A superficie terrestre tem muito pouco irídio, o qual se encontra normalmente no núcleo da Terra. A única fonte deste elemento são partículas cósmicas que chegam à Terra. Durante a Terra bola de neve, o irídio acumular-se-ia nos lençóis de gelo e quando estes derretessem passaria para os sedimentos, tornando-os ricos neste elemento.
Os carbonatos de capa são ricos em irídio, o que tem evidenciado que o episódio glaciar durou pelo menos 3 milhões de anos,[28] embora isto não implique uma glaciação global de facto, esta anomalia dos valores de irídio pode ser explicada pelo impacto de um meteoróide.[29]
Estrutura como os estromatólitos e os oncólitos provam que a vida em ambientes aquáticos de profundidade não sofreu qualquer perturbação. Pelo contrário sobreviveu e desenvolveu complexidade durante este período.[30] A vida pode ter sobrevivido das seguintes formas:
Alguns cientistas afirmam[34] que devido à Terra bola de neve ter dizimado a número da população das espécies, as populações teriam resultado de um pequeno número de indivíduos (ver efeito fundador). Esta hipótese faria com que a relação parental entre dois indivíduos teria sido excepcionalmente alta. A pressão evolucionária terá sido o suficiente para ultrapassar custos de reprodução para formar um animal complexo, pela primeira vez na história da Terra.
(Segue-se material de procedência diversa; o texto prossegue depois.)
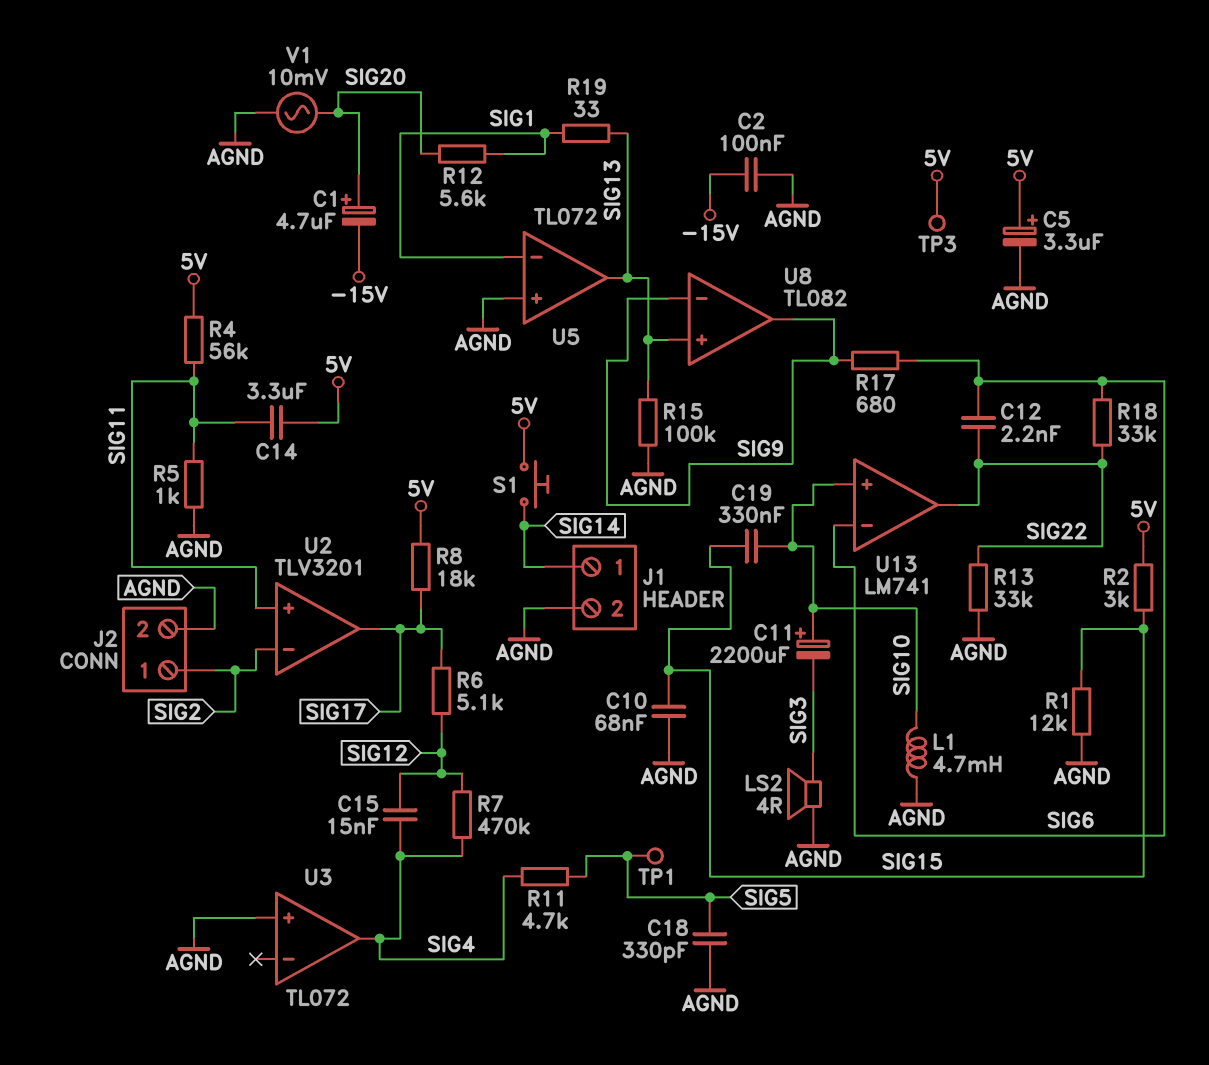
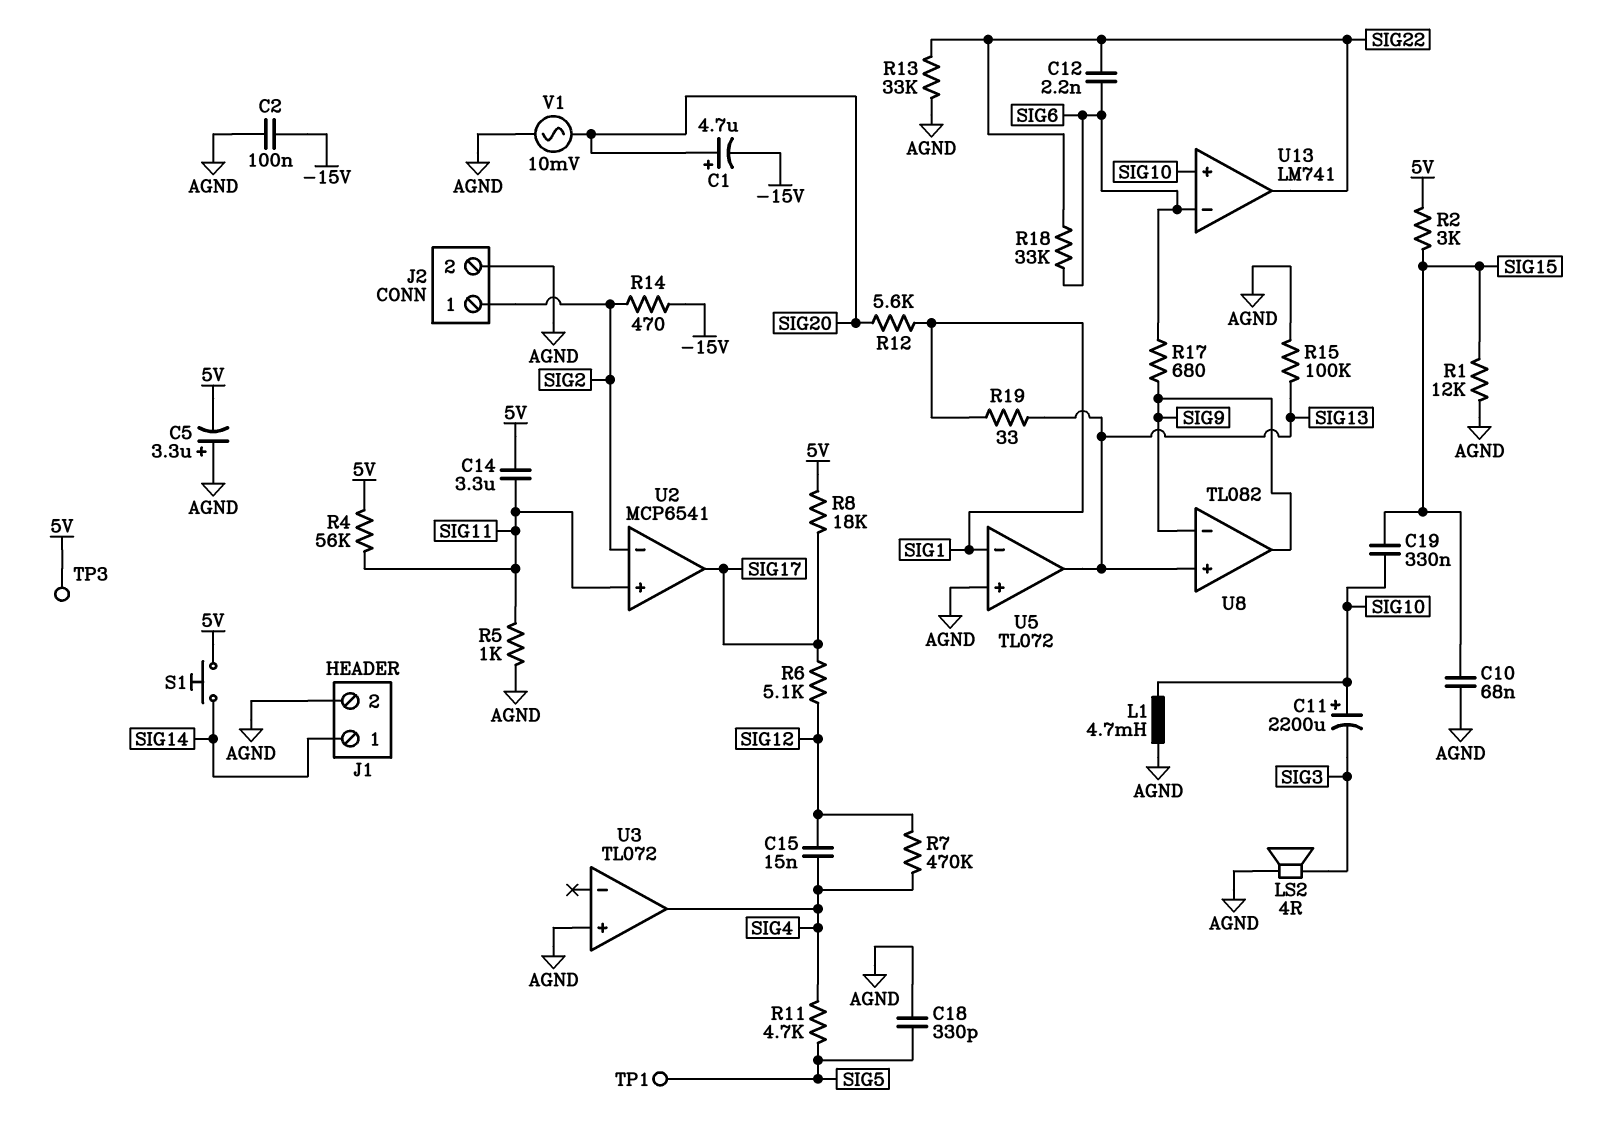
C5: 3.3uF (plus 5V, minus AGND) -> 3.3uF (plus AGND, minus 5V)
R14: none -> 470 (-15V, SIG2)
U2: TLV3201 -> MCP6541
O tamanho e complexidade dos organismos aumentou consideravelmente depois do fim das glaciações da Terra bola de Neve. Este desenvolvimento pode ter resultado de pressões evolutivas resultantes da alternancia entre ciclos frios e quentes juntamente com o aumento de nutrientes e de oxigénio.
Curiosamente, um período glaciar terá acabado poucos milhões de anos antes de se ter dado a Explosão Cambriana.
Existem três ou quatro idades do gelo significativas no Neoproterozóico tardio. Destas, as do Marinoano e do Sturtiano foram as mais importantes.[35] Mesmo Hoffman acredita que a glaciação Gaskiers não levou a uma glaciação global,[36] apesar de ter provavelmente sido tão intensa quanto a glaciação tardi-ordovícica. A situação da "glaciação" Kaigas ainda não é certa - alguns estudiosos não a reconhecem como glaciação enquanto outros pensam que pode ter sido a terceira idade do gelo.
Foi certamente menos significativa que as duas anteriores, e provavelmente não foi um evento global.
A hipótese tem sido utilizada para explicar os depósitos glaciares do Huroniano do Canadá apesar das evidências paleomagnéticas que propõem lençóis de gelo a baixas latitudes ser contestada.[37][38] Os sedimentos glaciares da formação Makganyene na África do Sul são um pouco mais novos do que os sedimentos do Huroniano (~2.25 biliões de anos) e foram depositados a latitudes tropicais.[39]
Antes da teoria da deriva continental, depósitos glaciares do Carbonífero, em áreas tropicais como a Índia e a América do Sul, fizeram os cientistas especular sobre a possibilidade da idade do gelo de Karoo ter chegado aos trópicos. No entanto, a reconstrução do supercontinente Gondwana mostrou que o gelo nessa época só fazia parte dos polos.